Magnesium is one of the body’s true workhorses, acting as a cofactor in more than 300 enzymatic reactions — including the ones that produce cellular energy and keep nerves and muscles firing correctly. Despite its importance, intake is often marginal: modern diets skew away from the nuts, seeds, legumes, whole grains and leafy greens that supply it, and both intake and absorption tend to decline with age. Frank deficiency is uncommon in healthy people, but mild shortfalls are widespread — and, because the symptoms are vague (fatigue, muscle cramps, poor sleep), they are easy to overlook [1].
Blood pressure and the heart
The clearest benefit of supplementing is on blood pressure. A meta-analysis of randomized, placebo-controlled trials found that magnesium (a median of ~370 mg/day for three months) lowered systolic pressure by about 2 mmHg and diastolic by about 1.8 mmHg [2]. A more recent umbrella review — pooling multiple meta-analyses — confirmed the effect and sharpened the dosing: reductions were most reliable at doses of 400 mg/day or more taken for at least 12 weeks [3]. These are modest changes on their own, but at a population level even small shifts in blood pressure meaningfully affect heart-disease and stroke risk.

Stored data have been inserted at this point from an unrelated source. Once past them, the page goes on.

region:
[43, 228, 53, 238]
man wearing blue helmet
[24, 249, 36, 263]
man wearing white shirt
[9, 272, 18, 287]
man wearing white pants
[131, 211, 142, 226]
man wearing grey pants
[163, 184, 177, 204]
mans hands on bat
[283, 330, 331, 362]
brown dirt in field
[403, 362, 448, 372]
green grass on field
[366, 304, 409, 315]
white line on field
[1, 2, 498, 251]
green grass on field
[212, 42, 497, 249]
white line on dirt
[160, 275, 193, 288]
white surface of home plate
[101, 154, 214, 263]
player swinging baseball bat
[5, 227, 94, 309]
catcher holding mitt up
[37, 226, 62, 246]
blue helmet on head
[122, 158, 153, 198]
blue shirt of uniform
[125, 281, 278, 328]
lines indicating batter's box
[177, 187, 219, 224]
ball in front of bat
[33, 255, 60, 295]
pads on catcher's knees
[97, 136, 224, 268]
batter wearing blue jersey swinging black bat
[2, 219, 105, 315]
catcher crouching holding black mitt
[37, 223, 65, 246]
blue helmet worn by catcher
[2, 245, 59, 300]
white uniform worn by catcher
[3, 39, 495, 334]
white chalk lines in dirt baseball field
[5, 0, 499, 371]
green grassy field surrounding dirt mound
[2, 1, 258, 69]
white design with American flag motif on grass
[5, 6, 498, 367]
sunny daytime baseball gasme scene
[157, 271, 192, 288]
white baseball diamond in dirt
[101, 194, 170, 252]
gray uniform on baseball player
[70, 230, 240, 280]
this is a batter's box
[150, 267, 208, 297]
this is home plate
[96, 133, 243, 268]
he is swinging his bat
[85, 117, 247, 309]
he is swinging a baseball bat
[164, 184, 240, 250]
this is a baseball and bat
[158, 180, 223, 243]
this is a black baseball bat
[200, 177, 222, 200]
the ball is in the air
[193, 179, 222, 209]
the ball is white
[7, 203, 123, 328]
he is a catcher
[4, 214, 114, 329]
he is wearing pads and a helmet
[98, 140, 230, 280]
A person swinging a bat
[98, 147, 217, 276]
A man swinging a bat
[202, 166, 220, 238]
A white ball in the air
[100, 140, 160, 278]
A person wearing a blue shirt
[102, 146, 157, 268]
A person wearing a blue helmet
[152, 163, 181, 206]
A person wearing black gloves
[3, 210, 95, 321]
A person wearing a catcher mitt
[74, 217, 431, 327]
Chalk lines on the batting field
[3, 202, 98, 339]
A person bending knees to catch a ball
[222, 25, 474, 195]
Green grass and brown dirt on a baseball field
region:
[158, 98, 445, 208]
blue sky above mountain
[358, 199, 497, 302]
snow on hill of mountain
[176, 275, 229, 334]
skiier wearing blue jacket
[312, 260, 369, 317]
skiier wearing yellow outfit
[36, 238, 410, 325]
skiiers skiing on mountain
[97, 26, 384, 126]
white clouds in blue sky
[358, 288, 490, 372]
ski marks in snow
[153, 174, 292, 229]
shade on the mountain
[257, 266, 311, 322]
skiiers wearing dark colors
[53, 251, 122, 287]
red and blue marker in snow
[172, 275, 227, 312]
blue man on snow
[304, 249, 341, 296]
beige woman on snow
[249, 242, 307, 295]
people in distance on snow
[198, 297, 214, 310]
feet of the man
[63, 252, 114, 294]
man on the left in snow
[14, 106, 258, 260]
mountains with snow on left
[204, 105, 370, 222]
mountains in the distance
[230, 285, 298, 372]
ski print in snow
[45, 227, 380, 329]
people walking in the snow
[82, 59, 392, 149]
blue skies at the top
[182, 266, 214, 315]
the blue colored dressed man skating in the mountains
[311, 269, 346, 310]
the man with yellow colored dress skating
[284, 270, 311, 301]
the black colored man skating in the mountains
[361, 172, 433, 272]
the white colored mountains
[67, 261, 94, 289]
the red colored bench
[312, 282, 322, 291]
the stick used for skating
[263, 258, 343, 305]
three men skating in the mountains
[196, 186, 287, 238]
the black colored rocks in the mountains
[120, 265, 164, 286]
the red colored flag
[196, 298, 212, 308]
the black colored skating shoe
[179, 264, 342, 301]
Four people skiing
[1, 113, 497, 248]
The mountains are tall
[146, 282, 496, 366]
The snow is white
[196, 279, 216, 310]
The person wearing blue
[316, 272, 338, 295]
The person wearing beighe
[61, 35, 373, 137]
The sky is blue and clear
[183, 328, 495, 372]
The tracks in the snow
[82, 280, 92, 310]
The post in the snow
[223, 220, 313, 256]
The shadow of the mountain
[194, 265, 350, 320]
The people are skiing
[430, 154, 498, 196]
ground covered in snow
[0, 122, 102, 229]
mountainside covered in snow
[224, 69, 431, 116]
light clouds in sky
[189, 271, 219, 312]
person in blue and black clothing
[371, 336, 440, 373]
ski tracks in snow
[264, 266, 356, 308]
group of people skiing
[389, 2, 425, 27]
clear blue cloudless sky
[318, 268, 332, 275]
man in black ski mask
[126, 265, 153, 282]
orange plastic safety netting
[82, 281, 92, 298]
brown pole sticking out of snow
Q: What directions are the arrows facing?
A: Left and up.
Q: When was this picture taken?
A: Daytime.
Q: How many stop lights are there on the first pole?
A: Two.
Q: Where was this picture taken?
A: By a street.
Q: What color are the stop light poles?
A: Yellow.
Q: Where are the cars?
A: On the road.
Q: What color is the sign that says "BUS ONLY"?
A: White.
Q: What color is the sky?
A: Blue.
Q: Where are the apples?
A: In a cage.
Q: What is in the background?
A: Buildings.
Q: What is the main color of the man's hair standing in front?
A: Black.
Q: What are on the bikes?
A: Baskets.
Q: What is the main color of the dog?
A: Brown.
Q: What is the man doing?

Blood sugar and metabolism
Magnesium is closely tied to how the body handles glucose, and low levels are consistently linked to a higher risk of type 2 diabetes. In people who already have type 2 diabetes, a 2025 meta-analysis of 23 trials found that supplementation raised magnesium levels and lowered fasting blood glucose, with the clearest effects in older participants and longer courses [4]. This metabolic role is part of why chronically low magnesium shows up so often alongside cardiovascular and metabolic disease [1].
Sleep and stress
Magnesium’s reputation as a calming, sleep-promoting mineral is popular — and here honesty is important, because the science is thinner than the marketing. A systematic review of older adults with insomnia found that magnesium helped people fall asleep about 17 minutes faster than placebo, but the underlying trials were few, small and of low quality [5]. Similarly, a review of magnesium for anxiety and stress found suggestive benefits in people already prone to anxiety, again limited by weak study quality [6]. The reasonable reading: given how cheap, safe and well-tolerated magnesium is, it’s a low-risk thing to try for sleep or stress — but treat it as a gentle aid, not a reliable sedative.
How much, and which form
Adults need roughly 310–420 mg/day, and food is the best source [1]. If supplementing, the form matters: magnesium citrate and glycinate are well absorbed, whereas cheap magnesium oxide is poorly absorbed and more likely to cause the main side effect — loose stools. High doses act as a laxative, which is the body’s natural ceiling on overdoing it. One genuine caution: people with significant kidney disease should not supplement without medical advice, since impaired kidneys can’t clear excess magnesium.